U.S.: Proving The Doubters Wrong

by: ING Economic and Financial Analysis

Battling against the headwinds.

US GDP growth and contributing components.

Favourable fundamentals.

The US economy slowed by less than feared in 4Q18 with investment picking up some of the slack. With the government shutdown over and a better backdrop regarding financial markets and trade, we suspect activity in 1Q19 can perform well, too

By James Knightley, ING Chief International Economist

Battling against the headwinds

4Q18 US GDP growth has come in above expectations at 2.6% annualised – better than the 2.2% consensus and the 1.9% figure indicated by the Atlanta Federal Reserve NOWCAST model based on officially reported data. The details show a partial slowdown in consumer spending growth (2.8% versus 3.5% in 3Q18), but it continues to make a strong contribution. In fact, given the equity market turmoil at the time and the poor official retail sales figure for December, this isn’t a bad outcome at all.

Non-residential investment spending actually posted a decent performance, recording growth of 6.2% despite the concerns about what escalating trade tensions could mean in terms of supply chains and corporate profitability.

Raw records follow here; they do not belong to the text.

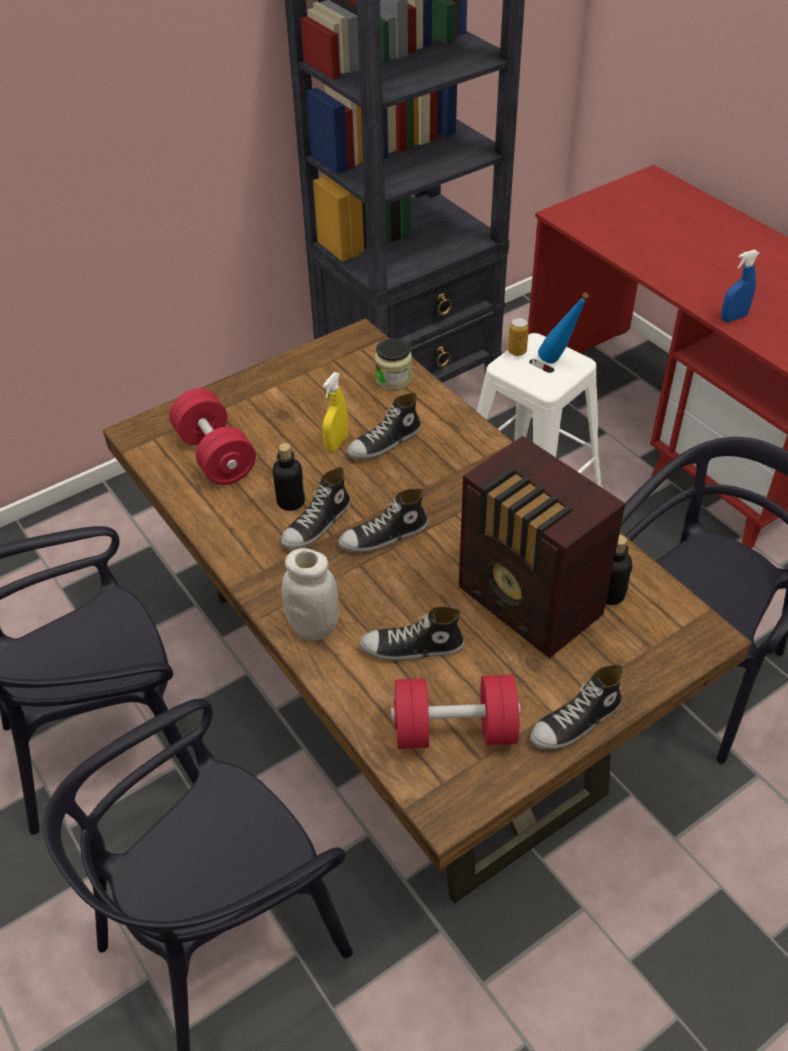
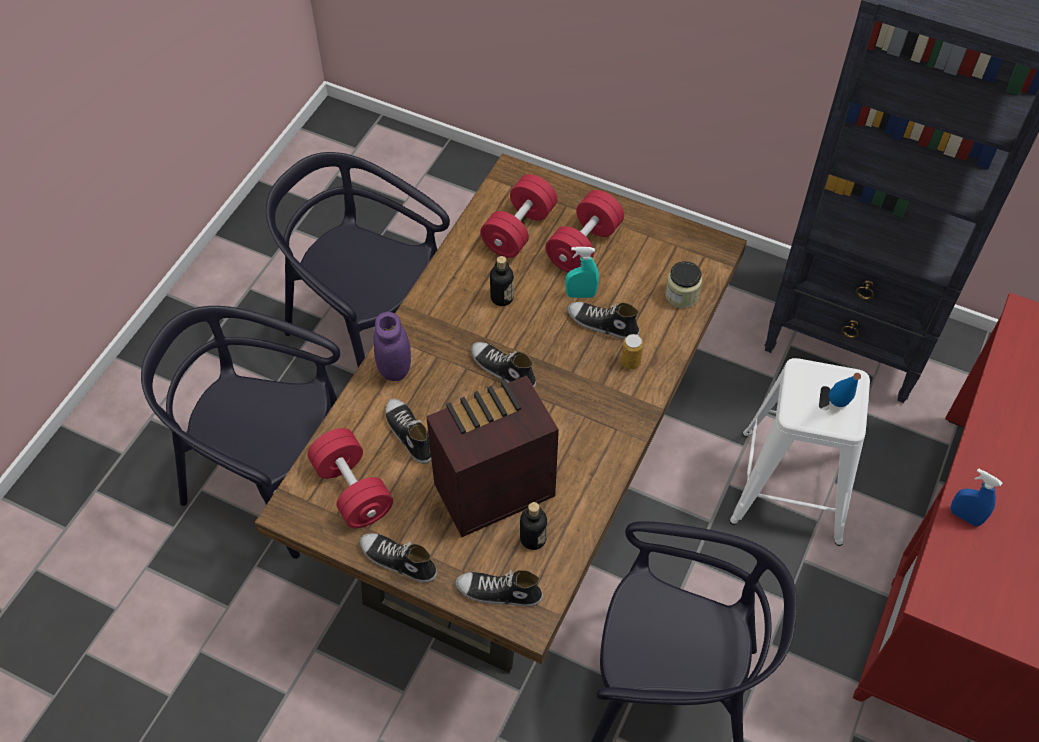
camera: 60 degrees right, 10 degrees up
shoe [281,467,351,549] -> shoe moved to [455,570,543,606]
white jar [282,548,339,641] -> purple jar [374,312,411,381]
yellow spray bottle [322,372,348,452] -> turquoise spray bottle [565,247,599,298]
radio [459,436,625,658] -> radio turned 45 degrees clockwise [426,375,559,537]
can [508,318,529,356] -> can moved to [621,334,643,369]
none -> red dumbbell [545,190,624,272]

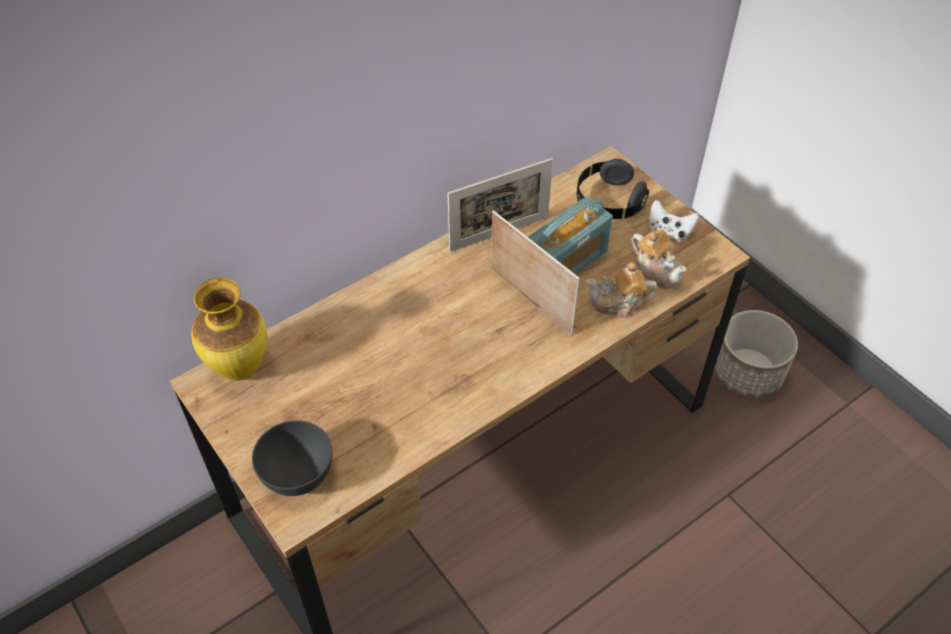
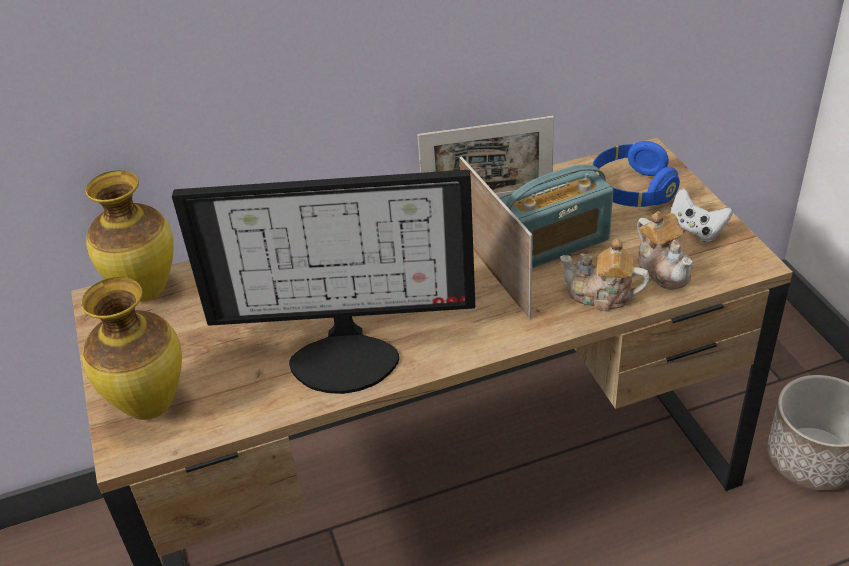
camera: 20 degrees right, 10 degrees down
grey bowl [252,420,332,496] -> vase [81,277,182,420]
black headphones [577,159,649,219] -> blue headphones [593,141,680,207]
none -> monitor [172,170,475,394]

However, net trade was a drag (-0.22 percentage points) in part for the same reason, as businesses looked to import supplies ahead of anticipated tariff hikes in January. Those additional tariffs were pulled in December as the US announced a temporary truce with China on trade, which has subsequently been extended by President Trump.

Rounding out the numbers, residential investment was poor at -3.5% - the fourth consecutive quarterly contraction – while government spending grew by just 0.4% and inventories added just 0.13 percentage points to headline growth.

US GDP growth and contributing components

Favourable fundamentals

In terms of the outlook for the first quarter, things look to be in decent shape despite the disruption from the government shutdown. Employment growth is strong and wages are accelerating, which should support consumer spending. Equity markets have rebounded sharply, recovering the October-December losses, while gasoline prices remain subdued, helping to boost household real disposable incomes. The trade truce is also a positive development, but obviously a concrete deal in the coming months that would lead to a clear de-escalation of US-China tensions would be ideal. Imports may reverse after the surge in 2H18, but inventories are also likely to be run down for the same reason.

At this early stage we suspect something in the 2-2.5% range for 1Q GDP growth looks possible. With a strong jobs market creating more significant wage pressures we continue to believe the next move in the Fed funds rate is more likely to be up rather than down as the market is currently pricing (summer 2021 25bp rate cut currently priced by futures contracts). While the Federal Reserve will be patient, we think the combination of decent growth, low unemployment and gradually rising inflation pressures will lead to a re-evaluation over the summer with a rate hike likely in 3Q.